Zambie: le nouveau président Hakainde Hichilema face aux défis économiques

Crédité de plus de 2,8 millions des voix selon les résultats définitifs du premier tour, Hakainde Hichilema a été élu 7e président de la République de Zambie. Les Zambiens ont porté leurs voix sur cet homme d’affaires, surnommé « HH », en grande partie pour sa promesse de redresser l’économie. Désormais, le nouveau chef d’État va devoir répondre aux attentes des électeurs.

« Cette élection était un référendum sur l’économie », déclare à RFI, Nicole Beardsworth, professeur de politique à l’université de Witwatersrand en Afrique du Sud. La Zambie, pays d’Afrique australe de 17 millions d’habitants, fait face à une situation économique compliquée. 60% de la population vit sous le seuil de pauvreté, selon la Banque mondiale, et a du mal à joindre les deux bouts.

« Les électeurs qui attendaient dans des files d’attente aux bureaux de vote disaient qu’ils ne pouvaient même pas se marier, car les hommes n’avaient pas d’argent pour payer la dot. Donc, des jeunes femmes avec qui j’ai parlé disaient qu’elles votaient pour Hakainde Hichilema afin de trouver un mari », raconte l’experte, qui a passé cinq semaines à Lusaka à codiriger un réseau de recherche autour de l’élection présidentielle.

Attendu au tournant

Si la victoire de Hichilema, surnommé « HH », a été accompagnée de scènes de liesse à Lusaka et d’un concert de louanges des dirigeants africains, Beardsworth craint que les attentes ne soient trop grandes.
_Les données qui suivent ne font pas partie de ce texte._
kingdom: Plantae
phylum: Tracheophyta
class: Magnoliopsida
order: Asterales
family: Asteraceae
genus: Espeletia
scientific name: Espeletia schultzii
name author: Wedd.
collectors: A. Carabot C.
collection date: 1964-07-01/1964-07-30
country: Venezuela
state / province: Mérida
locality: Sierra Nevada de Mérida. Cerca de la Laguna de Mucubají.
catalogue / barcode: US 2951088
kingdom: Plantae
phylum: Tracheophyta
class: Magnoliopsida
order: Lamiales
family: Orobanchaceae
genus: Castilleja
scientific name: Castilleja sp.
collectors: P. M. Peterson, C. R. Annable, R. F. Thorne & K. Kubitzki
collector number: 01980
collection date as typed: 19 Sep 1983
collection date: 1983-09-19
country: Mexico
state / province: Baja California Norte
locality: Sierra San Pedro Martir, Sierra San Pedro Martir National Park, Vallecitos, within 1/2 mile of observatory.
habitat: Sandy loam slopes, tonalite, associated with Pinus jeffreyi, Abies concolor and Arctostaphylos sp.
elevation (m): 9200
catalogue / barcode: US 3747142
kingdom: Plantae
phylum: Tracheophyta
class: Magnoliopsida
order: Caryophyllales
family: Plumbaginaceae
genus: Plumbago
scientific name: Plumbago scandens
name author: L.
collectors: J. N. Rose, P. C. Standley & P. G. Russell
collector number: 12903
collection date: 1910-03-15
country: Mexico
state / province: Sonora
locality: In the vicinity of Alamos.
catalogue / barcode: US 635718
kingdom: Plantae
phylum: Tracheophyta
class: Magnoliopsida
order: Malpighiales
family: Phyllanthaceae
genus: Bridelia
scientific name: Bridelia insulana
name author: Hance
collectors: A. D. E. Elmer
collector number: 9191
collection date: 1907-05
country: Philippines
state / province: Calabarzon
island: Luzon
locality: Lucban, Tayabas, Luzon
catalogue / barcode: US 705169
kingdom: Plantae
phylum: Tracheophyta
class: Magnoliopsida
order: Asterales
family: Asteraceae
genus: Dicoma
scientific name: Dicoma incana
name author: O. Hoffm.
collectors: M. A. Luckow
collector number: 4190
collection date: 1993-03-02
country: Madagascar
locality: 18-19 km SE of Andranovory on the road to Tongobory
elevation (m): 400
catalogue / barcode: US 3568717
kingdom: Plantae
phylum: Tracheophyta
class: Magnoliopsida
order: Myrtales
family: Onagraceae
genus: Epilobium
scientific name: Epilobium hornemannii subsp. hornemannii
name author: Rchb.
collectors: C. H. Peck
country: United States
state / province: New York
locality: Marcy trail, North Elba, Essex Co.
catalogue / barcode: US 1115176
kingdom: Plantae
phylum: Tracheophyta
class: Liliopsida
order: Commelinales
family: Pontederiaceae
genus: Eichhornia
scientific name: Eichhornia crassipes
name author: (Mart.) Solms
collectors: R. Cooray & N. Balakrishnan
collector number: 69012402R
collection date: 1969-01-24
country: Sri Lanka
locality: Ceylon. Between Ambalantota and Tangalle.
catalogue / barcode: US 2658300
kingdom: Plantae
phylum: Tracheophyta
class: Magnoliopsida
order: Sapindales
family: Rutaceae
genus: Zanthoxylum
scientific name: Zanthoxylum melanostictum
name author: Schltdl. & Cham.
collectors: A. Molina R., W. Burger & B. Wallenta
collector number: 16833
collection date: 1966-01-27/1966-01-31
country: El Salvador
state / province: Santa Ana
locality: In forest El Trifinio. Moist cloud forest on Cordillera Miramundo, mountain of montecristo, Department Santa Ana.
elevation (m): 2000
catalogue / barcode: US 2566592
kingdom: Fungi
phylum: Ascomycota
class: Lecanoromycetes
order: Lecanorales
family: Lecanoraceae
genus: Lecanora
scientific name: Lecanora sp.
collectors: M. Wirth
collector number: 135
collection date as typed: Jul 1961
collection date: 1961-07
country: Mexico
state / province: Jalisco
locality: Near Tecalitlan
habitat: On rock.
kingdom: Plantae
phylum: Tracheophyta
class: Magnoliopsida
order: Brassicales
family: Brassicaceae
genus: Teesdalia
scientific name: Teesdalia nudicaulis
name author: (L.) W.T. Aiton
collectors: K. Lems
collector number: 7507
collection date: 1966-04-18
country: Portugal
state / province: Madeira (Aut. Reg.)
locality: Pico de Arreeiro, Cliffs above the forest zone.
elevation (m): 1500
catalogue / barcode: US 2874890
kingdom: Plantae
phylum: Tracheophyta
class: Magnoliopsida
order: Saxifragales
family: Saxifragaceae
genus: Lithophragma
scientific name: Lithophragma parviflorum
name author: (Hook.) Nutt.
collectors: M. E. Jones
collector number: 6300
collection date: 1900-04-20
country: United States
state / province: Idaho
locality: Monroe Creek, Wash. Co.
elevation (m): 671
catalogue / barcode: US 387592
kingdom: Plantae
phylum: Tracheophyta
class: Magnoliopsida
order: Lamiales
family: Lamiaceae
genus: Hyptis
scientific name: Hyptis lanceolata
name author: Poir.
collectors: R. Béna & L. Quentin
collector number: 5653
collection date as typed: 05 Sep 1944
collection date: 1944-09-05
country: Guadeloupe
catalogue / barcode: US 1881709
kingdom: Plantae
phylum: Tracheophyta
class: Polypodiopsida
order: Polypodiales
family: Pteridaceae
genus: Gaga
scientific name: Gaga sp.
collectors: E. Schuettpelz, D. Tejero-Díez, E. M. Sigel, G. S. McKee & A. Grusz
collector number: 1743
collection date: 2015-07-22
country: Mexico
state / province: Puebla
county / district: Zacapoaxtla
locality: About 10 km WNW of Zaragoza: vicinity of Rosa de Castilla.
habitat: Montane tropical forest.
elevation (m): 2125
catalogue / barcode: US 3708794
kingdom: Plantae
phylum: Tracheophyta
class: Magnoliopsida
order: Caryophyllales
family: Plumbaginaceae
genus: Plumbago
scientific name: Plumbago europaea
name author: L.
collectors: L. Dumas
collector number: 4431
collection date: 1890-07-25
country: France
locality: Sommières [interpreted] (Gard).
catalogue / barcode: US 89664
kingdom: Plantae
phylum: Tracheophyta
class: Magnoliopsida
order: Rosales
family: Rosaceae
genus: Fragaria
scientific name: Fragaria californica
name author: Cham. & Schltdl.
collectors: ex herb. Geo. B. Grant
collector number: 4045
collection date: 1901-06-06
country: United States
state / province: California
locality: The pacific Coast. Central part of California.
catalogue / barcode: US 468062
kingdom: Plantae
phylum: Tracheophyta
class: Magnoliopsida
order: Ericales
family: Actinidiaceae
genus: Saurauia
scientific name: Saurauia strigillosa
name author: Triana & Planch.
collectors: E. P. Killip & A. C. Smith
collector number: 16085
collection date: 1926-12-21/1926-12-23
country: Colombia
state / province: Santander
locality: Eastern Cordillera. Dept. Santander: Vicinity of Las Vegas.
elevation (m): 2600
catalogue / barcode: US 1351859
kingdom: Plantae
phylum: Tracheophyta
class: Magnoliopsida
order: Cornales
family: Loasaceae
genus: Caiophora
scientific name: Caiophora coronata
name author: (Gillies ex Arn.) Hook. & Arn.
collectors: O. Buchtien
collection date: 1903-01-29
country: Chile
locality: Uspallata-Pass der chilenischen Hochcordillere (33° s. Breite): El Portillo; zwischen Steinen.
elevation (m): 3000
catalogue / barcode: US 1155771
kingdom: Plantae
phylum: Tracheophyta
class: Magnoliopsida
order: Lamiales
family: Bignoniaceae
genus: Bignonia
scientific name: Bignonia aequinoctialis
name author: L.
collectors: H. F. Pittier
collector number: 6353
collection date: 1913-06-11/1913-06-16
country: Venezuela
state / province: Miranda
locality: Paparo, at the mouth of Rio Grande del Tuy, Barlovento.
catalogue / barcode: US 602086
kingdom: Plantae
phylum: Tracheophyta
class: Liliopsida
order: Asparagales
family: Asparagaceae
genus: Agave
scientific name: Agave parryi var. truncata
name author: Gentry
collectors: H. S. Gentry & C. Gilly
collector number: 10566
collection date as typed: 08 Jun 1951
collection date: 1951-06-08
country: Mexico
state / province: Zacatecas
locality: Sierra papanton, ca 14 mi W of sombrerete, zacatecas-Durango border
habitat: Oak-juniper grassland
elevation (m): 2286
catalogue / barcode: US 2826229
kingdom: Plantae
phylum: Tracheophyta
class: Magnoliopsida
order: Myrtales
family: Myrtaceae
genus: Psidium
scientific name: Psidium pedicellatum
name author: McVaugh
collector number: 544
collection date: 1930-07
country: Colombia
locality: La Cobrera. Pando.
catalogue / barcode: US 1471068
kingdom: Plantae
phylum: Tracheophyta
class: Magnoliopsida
« Les Zambiens ont mis toute leur confiance en lui pour redresser l’économie, et rapidement. Cela pourrait être un piège, estime la spécialiste. Je crains que le poids de ces attentes ne pèse lourdement sur ses épaules. » Hakainde Hichilema va devoir très vite s’atteler à plusieurs chantiers prioritaires pour réformer la Zambie, en priorité résorber la dette.

La Zambie, deuxième plus grand producteur de cuivre d’Afrique, doit plus de 12 milliards de dollars à des créanciers étrangers. Fin 2020, elle est devenue le premier pays à entrer en défaut de paiement sur les intérêts de sa dette. Environ un tiers de cette dette est due à la Chine.

Durant la campagne, Hakainde Hichilema avait reproché à son rival d’avoir trop misé sur les infrastructures et de n’avoir pas assez investi dans la productivité. Les sociétés chinoises ont contribué à plus de 80% aux projets de construction zambiens, alors que l’inflation galopait.

Le président zambien Edgar Chagwa Lungu et le président chinois Xi Jinping à Pékin le 30 mars 2015. © Feng Li/AP

Négociations avec le FMI

L’opacité de ces transactions avec la Chine avait refroidi le Fonds monétaire international, qui durant la campagne présidentielle, avait mis en pause ses négociations avec la Zambie pour renégocier un prêt d’urgence.

« La nouvelle administration va devoir se montrer beaucoup plus transparente que la précédente, en expliquant à quoi ressemble cette dette et comment elle compte la rembourser » explique Nicole Beardsworth.

Pour l’heure, le FMI a prévu d’allouer des crédits spéciaux de virement à la Zambie d’ici à la fin du mois, lui permettant d’emprunter et d’acheter sans s’endetter davantage.

La hausse du prix du cuivre, soutenue en partie par l’essor des voitures électriques, devrait également profiter à la nouvelle administration selon les analystes. « L’aide du FMI, notamment pour atténuer les effets de la pandémie, donnera à Hichilema une certaine marge de manœuvre », ajoute Beardsworth, tout en reconnaissant que cette marge ne durera pas éternellement.

Droits politiques

Autre dossier sur lequel Hakainde Hichilema est très attendu : la question des libertés publiques.

Arrêté une quinzaine de fois depuis qu’il fait de la politique, Hichilema a promis lundi une « meilleure démocratie » et le respect des droits de l’homme.

« L’une des choses les plus impressionnantes de son discours a été sa promesse de supprimer les «cadres» [« bras armés » des deux grands partis du pays ndlr] de tous les aspects de la vie zambienne » explique pour sa part Nic Cheeseman, professeur, spécialiste des démocraties à l’université de Birmingham

Les « cadres », ces groupes d’auto-défense proches du parti au pouvoir, ont été accusés de semer la violence dans le pays, et d’après des témoins, seraient à l’origine des troubles qui ont éclaté entre des partisans des camps rivaux début août, qui ont coûté la vie à deux personnes.

« Si Hakainde Hichilema parvient à les écarter, cela donnera un coup de pouce aux libertés politique et économique du pays », conclut Nic Cheeseman.